The stars shone above when I left Saturday morning. The dark night brightened to blue and the stars faded as I drove. The horizon turned pink and orange until the sun decided to rise when I was most of the way to Locust Grove Middle School.
Middle School teams are a new phenomena to me and Charlottesville, but not in the areas around us. Ten teams showed up! There were 400 bouts listed on the bracket sheets (including bye's, but still impressive!). Three mats were set up in the gym and the cafeteria.
Brackets were set for 12 wrestlers. Each team could bring one scorer and non-scoring extras would be portioned out to teams to fill the remaining spots. My team is skewed heavily towards the lighter weights. Of the 17 wrestlers who have showed up in my room, 13 weigh between 82-115 lbs. Between sick kids, orchestra auditions, and limited openings I was able to get 9 kids registered for the tournament. I had three more available wrestlers I would have liked to have had spaces for (Four if you count the brand new kid without wrestling shoes).
Getting everyone organized and to the match was more of a hassle than I thought. I submitted my roster on Tuesday, but didn't hear who could go until Friday near noon. That's not a problem for larger programs who planned on bringing a full bus load of 20+ kids.
I didn't have a bus. I emailed on Tuesday to double check if a bus had been scheduled (I should have done it the week before, but life is busy). I was asked about when I'd need the bus, but there was no confirmation that the bus was ordered. I emailed again Thursday night when I heard nothing.
Friday, a little over an hour after I emailed all my parents "Here's who's going. There's no bus. Be there by 7:45 AM at the latest," I got a phone call saying, "Hey! We got you a bus. It can get there by 8:15 AM." I thanked them, but then asked them to cancel it. I didn't want to deal with contacting the bus to changes times and then send out conflicting information to all my families two hours after I'd set a plan.
Everyone made it without too much drama at least. One family came late, but the wrestler showed up just as I had my last wrestler weighing in. That gave me time to enjoy the hospitality room (which was high school quality!).
I was pretty tired by the time the tournament actually started. I'd woken up at 5:30 AM and then had to wrangle and manage middle school boys who'd forgotten shoes, singlets, headgear, and even a mouth guard.
When wrestling commenced I made a point that it was THEIR job to listen for their match numbers.

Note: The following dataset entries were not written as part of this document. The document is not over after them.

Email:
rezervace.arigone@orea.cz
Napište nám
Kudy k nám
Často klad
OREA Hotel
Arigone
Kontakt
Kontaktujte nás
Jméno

I was going to be running from room to room and match to match. If they wanted to wrestle, they had better listen, report in, and let me know where they were if they wanted a coach. I managed to run back and forth to all the first round matches save one (This is where an assistant coach would come in handy).

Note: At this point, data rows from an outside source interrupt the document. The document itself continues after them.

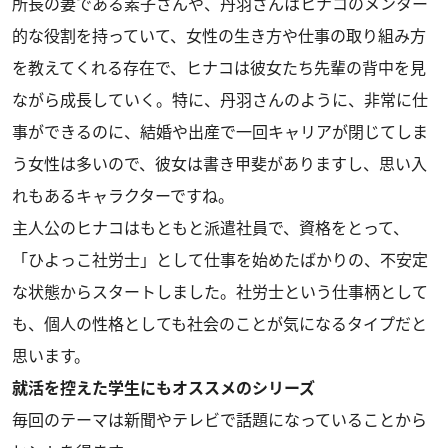
所長の妻である素子さんや、丹羽さんはヒナコのメンター
的な役割を持っていて、女性の生き方や仕事の取り組み方
を教えてくれる存在で、ヒナコは彼女たち先輩の背中を見
ながら成長していく。特に、丹羽さんのように、非常に仕
事ができるのに、結婚や出産で一回キャリアが閉じてしま
う女性は多いので、彼女は書き甲斐がありますし、思い入
れもあるキャラクターですね。
主人公のヒナコはもともと派遣社員で、資格をとって、
「ひよっこ社労士」として仕事を始めたばかりの、不安定
な状態からスタートしました。社労士という仕事柄として
も、個人の性格としても社会のことが気になるタイプだと
思います。
就活を控えた学生にもオススメのシリーズ
毎回のテーマは新聞やテレビで話題になっていることから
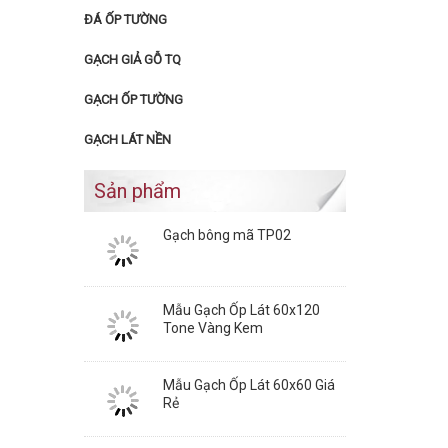
ĐÁ ỐP TƯỜNG
GẠCH GIẢ GỖ TQ
GẠCH ỐP TƯỜNG
GẠCH LÁT NỀN
Sản phẩm
Gạch bông mã TP02
Mẫu Gạch Ốp Lát 60x120
Tone Vàng Kem
Mẫu Gạch Ốp Lát 60x60 Giá
Rẻ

In between rounds, I tried to resurrect an old tournament tradition: Card games.
When I was in HS we used to play BS between rounds. My coach was horrified some of us didn't know how to play "proper Blackjack" and told me how and when to split face cards. I introduced the kids to Love Letter: Batman and then I gave the Exploding Kittens box to a kid to teach the rest of them how to play, too.
The tournament was a great experience for the kids who made it. Everything had a much more official and grand air than anything they've seen so far. Everyone had at least one match they were competitive in, and a few scored wins. We came in dead last by points, so the only way we can move is up.
Results:
Top record - 2 and 2.
Kids with a win - 4
Kids injured/sick - 2 (both went 0-1 and then scratched).
Hospitality room - Amazing. I wish I'd been more hungry.
Depending on the weight spreads I may or may not do the same tournament next year. I wouldn't have even attempted it a year ago when the team was so small, but now we've got more options.
Pop and I are so very proud of you! Well done!